Samsung has launched its own version of Apple’s iTunes Radio, debuting Samsung Milk Music on new Galaxy-branded smartphones. The free music streaming service is currently only available in the U.S., and The Register reports that it is compatible with the Samsung Galaxy S4, SIII, Note II and 3, and the upcoming Galaxy S5.
Samsung Milk Music Runs Off Third-Party Service
While Milk Music may be exclusive to Samsung customers, it is powered by third-party streaming service Slacker Radio. This approach enabled Samsung to take advantage of Slacker Radio’s existing 13-million-song library rather than building its own from scratch, reports Forbes. Samsung has instead concentrated on providing a great design and user interface for the app.
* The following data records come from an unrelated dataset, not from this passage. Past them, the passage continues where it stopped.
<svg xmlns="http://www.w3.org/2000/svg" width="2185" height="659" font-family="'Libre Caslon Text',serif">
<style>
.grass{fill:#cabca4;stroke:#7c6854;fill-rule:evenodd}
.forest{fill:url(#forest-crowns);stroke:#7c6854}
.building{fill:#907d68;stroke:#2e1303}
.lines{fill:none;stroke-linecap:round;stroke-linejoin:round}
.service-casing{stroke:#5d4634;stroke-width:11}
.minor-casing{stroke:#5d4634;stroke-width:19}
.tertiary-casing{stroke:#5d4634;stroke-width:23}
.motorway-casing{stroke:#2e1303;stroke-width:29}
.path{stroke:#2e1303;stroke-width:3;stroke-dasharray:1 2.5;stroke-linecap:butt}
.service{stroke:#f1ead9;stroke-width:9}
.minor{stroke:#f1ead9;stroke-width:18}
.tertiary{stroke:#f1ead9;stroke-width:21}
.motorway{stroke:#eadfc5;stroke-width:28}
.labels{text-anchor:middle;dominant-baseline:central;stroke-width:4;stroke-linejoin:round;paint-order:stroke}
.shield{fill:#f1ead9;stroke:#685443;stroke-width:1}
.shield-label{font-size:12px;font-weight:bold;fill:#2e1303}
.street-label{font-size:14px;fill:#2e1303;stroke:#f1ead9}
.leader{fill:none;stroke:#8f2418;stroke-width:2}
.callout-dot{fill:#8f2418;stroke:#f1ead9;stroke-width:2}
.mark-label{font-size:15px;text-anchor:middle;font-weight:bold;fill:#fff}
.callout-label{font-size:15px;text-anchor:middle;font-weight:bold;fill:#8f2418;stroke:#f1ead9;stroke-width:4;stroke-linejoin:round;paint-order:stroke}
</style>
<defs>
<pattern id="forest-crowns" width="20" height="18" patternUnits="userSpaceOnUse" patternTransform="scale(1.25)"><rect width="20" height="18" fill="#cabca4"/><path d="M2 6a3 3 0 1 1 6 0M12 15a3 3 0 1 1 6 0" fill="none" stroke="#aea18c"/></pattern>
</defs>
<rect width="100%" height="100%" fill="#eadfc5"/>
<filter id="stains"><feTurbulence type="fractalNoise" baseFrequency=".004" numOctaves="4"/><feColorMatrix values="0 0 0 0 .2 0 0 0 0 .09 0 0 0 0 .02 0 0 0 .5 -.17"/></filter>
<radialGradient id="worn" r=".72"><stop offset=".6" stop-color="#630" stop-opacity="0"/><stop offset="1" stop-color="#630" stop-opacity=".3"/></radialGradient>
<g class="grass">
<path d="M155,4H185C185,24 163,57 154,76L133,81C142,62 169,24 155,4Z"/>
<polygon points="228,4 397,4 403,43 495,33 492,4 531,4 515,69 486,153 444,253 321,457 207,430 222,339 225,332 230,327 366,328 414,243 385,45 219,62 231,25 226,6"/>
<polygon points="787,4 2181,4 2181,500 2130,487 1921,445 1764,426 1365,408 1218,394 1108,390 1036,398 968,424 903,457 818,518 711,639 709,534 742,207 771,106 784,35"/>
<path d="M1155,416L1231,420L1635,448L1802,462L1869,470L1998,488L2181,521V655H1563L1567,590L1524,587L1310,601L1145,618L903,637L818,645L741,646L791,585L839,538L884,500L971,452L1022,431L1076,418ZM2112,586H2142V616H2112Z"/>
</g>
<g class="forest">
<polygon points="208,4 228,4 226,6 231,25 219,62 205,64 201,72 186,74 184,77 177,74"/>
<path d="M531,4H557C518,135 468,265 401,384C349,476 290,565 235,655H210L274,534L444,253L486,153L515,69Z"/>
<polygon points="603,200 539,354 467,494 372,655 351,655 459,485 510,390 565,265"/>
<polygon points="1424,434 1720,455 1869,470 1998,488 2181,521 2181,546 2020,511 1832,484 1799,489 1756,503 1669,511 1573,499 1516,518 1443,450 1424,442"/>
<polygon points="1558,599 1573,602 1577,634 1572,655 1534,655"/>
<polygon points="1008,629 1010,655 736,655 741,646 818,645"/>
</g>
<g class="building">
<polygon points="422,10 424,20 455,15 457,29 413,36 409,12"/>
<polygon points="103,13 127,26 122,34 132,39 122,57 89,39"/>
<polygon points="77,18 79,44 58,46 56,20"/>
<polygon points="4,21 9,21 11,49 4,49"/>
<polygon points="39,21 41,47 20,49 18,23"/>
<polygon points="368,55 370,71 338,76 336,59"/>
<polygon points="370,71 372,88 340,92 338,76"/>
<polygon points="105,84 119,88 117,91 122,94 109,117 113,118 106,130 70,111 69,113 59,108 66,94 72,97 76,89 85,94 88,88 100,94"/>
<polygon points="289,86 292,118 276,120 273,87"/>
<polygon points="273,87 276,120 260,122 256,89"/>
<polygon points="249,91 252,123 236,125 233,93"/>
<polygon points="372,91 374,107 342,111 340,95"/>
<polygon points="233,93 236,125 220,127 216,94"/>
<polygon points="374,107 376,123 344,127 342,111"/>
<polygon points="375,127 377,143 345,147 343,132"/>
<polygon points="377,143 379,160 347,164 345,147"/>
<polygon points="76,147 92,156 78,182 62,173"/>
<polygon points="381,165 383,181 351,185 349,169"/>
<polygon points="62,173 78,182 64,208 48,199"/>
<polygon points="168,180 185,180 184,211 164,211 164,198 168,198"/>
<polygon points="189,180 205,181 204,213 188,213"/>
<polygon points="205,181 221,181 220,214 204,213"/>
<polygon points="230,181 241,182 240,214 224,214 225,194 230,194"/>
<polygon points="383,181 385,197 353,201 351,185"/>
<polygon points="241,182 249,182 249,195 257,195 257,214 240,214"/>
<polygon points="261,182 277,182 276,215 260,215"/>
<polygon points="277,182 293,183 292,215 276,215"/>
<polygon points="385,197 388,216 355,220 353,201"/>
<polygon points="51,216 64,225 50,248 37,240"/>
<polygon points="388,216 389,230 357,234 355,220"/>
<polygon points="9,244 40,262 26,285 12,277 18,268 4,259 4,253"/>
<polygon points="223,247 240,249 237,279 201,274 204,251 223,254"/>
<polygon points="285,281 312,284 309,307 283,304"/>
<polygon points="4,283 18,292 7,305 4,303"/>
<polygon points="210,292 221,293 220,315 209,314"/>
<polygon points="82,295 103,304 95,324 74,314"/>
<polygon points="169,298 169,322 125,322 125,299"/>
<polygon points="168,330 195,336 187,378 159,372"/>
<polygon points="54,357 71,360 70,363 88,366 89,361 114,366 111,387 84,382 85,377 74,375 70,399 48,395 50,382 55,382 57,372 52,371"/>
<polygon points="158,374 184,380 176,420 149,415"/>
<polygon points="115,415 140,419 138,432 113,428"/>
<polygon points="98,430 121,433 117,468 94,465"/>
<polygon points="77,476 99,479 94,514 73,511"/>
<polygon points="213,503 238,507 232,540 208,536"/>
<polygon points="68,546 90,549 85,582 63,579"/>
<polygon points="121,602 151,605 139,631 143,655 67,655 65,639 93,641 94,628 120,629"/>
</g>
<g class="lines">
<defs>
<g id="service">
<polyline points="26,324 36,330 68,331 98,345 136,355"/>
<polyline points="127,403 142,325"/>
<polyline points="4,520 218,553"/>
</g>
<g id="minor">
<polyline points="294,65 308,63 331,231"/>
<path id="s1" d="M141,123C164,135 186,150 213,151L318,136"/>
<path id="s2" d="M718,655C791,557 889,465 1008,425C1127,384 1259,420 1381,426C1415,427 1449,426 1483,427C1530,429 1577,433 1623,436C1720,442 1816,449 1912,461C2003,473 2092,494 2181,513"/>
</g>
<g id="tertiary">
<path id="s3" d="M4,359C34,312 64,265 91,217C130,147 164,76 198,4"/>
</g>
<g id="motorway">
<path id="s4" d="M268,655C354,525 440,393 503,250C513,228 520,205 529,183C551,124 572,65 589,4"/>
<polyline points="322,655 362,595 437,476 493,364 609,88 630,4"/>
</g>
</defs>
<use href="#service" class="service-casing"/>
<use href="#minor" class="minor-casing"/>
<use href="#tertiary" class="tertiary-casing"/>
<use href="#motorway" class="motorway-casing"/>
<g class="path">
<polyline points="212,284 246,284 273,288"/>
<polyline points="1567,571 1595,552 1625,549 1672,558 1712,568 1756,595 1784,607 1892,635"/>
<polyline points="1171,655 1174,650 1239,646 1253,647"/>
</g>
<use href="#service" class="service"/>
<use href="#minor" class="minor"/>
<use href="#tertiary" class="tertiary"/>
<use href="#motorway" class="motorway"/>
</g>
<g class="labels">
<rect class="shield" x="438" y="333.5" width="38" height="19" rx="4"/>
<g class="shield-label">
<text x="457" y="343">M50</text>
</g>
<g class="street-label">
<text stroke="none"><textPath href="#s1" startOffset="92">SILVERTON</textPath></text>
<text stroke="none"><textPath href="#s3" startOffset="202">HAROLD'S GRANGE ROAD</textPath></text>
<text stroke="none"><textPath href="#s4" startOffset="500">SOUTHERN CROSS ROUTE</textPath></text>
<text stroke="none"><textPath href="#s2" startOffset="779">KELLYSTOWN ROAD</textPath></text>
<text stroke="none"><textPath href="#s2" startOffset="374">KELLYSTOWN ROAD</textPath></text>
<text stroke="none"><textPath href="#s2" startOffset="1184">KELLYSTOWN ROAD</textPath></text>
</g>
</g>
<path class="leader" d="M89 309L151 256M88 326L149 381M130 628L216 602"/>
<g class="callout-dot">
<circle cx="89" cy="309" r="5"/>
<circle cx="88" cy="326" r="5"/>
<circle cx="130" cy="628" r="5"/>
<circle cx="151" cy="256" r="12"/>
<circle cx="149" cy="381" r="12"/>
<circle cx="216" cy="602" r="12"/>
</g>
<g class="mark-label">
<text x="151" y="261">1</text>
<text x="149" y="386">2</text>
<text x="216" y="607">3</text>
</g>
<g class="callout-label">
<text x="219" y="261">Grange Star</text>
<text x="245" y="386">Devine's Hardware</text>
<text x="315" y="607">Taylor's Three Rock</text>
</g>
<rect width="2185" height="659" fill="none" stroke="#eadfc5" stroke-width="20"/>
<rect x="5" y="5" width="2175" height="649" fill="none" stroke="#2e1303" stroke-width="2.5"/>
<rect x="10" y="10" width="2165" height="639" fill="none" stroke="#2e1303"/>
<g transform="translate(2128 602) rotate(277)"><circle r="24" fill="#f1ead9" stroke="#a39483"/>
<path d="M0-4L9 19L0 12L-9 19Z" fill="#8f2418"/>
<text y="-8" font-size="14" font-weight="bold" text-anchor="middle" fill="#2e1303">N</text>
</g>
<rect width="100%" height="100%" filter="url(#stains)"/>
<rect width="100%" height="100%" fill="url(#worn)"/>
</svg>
According to a company press release, the app can be fine-tuned to provide a personalized experience, and includes a feature called “Spotlight” which gives access to playlists made by “music taste-makers and influencers.” The app has no log-in requirements, which gives users faster access. It uses a central dial that users turn to flick through stations or genres in order to find the music they desire. Although the music library is somewhat limited compared to those of other streaming services, if Samsung Milk Music becomes available globally, the app may quickly become a crowd staple, given the popularity of Samsung smartphones in the global market.
Luring Customers with Music?
Samsung is clearly making an attempt to corner all aspects of the smartphone market, and Milk Music is just another way to cement its dominance in a crowded arena. According to The Register, this is not the first time that music has been used as an incentive to purchase the company’s phones: in 2013, a million copies of Jay Z’s Magna Carta Holy Grail were downloaded by Samsung customers via a brand-exclusive app.
Samsung Electronics North America CEO Gregory Lee said that customer experience is at the heart of the new app’s release. “Milk Music introduces a fresh approach to music that reflects our innovation leadership and our focus on creating best-in-class consumer experiences. We’re offering consumers amazing, rich music experiences built around what matters most to them and their lifestyle,” he said.
This echoes the sentiment expressed by Samsung CEO JK Shin at the Mobile World Congress in February, where he stated that the company’s focus was on user experience and enhancing features that users want, not on delivering “eye-popping” technology with little practical functionality, TechRadar reports.
Do you think Samsung Milk Music is an enriching addition to the Galaxy line?